Supplied information:

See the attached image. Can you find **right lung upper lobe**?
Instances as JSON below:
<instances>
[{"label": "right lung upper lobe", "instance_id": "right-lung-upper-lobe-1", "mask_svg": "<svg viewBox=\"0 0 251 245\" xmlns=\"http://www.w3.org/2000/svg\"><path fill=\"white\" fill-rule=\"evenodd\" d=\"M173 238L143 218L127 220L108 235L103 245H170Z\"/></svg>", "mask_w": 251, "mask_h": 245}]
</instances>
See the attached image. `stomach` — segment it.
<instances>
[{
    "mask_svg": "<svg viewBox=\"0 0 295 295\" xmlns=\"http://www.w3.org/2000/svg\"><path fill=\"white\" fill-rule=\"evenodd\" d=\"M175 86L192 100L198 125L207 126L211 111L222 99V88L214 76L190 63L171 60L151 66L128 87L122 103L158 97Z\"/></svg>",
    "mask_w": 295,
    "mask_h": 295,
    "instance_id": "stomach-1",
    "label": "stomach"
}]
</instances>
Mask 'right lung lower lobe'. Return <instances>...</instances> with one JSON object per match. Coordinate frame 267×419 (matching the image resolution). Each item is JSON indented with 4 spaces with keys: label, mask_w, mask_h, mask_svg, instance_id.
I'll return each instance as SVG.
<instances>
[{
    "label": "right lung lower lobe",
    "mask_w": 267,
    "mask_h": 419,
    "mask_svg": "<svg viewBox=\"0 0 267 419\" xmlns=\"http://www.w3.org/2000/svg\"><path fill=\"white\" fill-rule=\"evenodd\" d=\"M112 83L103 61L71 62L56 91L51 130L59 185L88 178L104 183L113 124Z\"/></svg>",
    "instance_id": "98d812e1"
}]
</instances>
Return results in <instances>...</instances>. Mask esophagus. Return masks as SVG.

Problem details: Identify every line of the data above that contains the word "image", and copy each of those lines in full.

Exercise result:
See the attached image. Can you find **right lung upper lobe**?
See the attached image. `stomach` — segment it.
Mask 'right lung lower lobe'. Return <instances>...</instances> with one JSON object per match. Coordinate frame 267×419 (matching the image resolution). Each item is JSON indented with 4 spaces with keys: label, mask_w, mask_h, mask_svg, instance_id.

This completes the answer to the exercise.